As you investigate inventory management systems there are some terms you’ll come across. One of them is bin which is where your products are located within your warehouse. Think of your house: you’ve got your socks in your sock draw, your ice cream in your freezer, and your vegetables in that crisper compartment in your refrigerator. In your house you know where things are, and a bin does just that. A bin in an inventory system is the smallest addressable unit of space in a warehouse where your goods are stored. Now, things can get complicated: you can have bins across multiple warehouses, sub-bins, and all sorts of bin numbering systems. An inventory system will make sense of this for you, and make sure your warehouse doesn’t end up looking like that kitchen drawer full of mismatching tupperware containers. You know, the one where none of the lids match… who wants that, right?
One thing you will need to consider are your costing method options. There are different reasons for choosing one over the other, with implications for each. And, most importantly, it is important to know if and how your prospective system will handle this. A term you might encounter is FIFO or ‘first in, first out’. This is a method of rotating inventory to use the oldest product first. Another method is average cost, which recalculates an item’s cost at each receipt by averaging the actual cost of the receipt with the cost of the current inventory. If you’re selling perishable goods with expiry dates you’ll also need first expiring first out (FEFO). Most systems will handle batch and serial number tracking. Batches are useful for those selling food, and serial numbers are very useful for items such as electronics and medical devices, to name just a few.

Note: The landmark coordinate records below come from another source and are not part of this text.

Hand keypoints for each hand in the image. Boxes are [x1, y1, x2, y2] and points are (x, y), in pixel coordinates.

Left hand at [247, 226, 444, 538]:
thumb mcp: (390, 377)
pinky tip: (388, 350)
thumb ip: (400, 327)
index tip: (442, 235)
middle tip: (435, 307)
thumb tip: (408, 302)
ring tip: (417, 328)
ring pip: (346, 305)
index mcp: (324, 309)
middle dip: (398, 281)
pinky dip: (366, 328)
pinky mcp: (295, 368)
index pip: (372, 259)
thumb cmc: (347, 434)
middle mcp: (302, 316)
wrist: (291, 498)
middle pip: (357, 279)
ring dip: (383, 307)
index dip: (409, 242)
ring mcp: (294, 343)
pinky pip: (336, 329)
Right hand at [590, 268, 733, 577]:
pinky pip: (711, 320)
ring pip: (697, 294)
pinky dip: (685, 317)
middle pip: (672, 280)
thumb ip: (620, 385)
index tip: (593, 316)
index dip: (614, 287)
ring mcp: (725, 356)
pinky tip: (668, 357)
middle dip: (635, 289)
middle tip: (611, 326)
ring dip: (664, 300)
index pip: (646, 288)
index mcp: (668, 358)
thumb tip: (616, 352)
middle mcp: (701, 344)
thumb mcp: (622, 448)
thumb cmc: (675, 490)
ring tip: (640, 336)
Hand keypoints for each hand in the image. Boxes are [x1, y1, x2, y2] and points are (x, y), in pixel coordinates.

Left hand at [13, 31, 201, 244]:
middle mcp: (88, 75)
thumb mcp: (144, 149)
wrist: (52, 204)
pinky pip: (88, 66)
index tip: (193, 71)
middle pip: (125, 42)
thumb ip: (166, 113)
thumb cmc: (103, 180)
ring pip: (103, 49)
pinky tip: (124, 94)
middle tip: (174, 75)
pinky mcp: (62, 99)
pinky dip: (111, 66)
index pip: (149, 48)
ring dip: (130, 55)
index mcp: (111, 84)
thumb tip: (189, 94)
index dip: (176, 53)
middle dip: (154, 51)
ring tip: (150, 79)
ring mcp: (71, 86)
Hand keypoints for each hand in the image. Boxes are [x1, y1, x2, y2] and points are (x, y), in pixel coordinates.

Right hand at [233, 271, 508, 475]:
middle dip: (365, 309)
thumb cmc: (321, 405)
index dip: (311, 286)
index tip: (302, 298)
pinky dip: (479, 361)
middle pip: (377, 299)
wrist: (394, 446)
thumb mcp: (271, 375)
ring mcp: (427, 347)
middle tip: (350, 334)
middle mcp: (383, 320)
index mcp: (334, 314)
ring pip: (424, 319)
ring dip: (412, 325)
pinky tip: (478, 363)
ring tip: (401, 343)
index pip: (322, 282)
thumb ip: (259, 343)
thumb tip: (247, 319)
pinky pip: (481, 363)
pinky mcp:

Another term you may come across is landed cost. This is a costing method that includes the purchased cost plus other associated costs to get your product to your warehouse. These include transportation costs, import fees, duties and taxes. Different landed costs include by weighted value or weighted volume, or you might want to assign a specific landed cost per item.
Considerations for wholesalers:
Electronic Data Integration (EDI)
To get in with your big suppliers you’ll need to consider an Electronic Data Integration (EDI) connection. This is a data exchange used by large companies that have multiple stores throughout the country or world. Examples are Coles & Woolworths (for food and beverage products), Iconic, Myer, David Jones and Nordstrom (for fashion businesses), Bunnings (for manufacturing businesses) or Houzz and Wayfair (for lifestyle products businesses). To interact with these larger stores efficiently you’ll need to use a system that can connect electronically to their platform. Since these larger trading partners have huge number of customers, trading in large volumes, they need to know exactly when you’ll be sending their order to them, when it will arrive and they’ll also want to know it is labelled correctly (using Advanced Shipping Notices). If you don’t handle this correctly you run the risk of being “black marked” and you may lose your accreditation with these larger suppliers. Get it right however, and you’ll be on your way to taking your wholesaling business to the next level.
Business to business (B2B) portals
Ecommerce for wholesalers is also becoming a norm, they need to be able to ‘self serve’ from your website. A business to business (B2B) portal is therefore a must – you can use this area of your website to invite your wholesale customers to join your own branded portal with your unique domain name. Here you can set up multiple catalogues and control which products you sell to which customers.
Third Party Logistics (3PL)
Now that you have your EDI integrated with your larger buyers, you’ll need to consider a Third Party Logistics (3PL) to dispatch these quickly, eliminating the need for manual data entry and in turn giving better customer service. It should reduce your shipping costs, too.